» **Exercise instructions**: Restate each record word for word, from the first to the last.

Records contained in a dataset:
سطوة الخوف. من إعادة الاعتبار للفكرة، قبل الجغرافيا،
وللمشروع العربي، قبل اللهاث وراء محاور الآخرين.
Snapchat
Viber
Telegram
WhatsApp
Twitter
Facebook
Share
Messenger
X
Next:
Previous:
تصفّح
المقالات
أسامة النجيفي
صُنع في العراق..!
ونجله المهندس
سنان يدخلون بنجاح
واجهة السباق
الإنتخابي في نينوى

» **Output of the exercise**:
سطوة الخوف. من إعادة الاعتبار للفكرة، قبل الجغرافيا،
وللمشروع العربي، قبل اللهاث وراء محاور الآخرين.
Snapchat
Viber
Telegram
WhatsApp
Twitter
Facebook
Share
Messenger
X
Next:
Previous:
تصفّح
المقالات
أسامة النجيفي
صُنع في العراق..!
ونجله المهندس
سنان يدخلون بنجاح
واجهة السباق
الإنتخابي في نينوى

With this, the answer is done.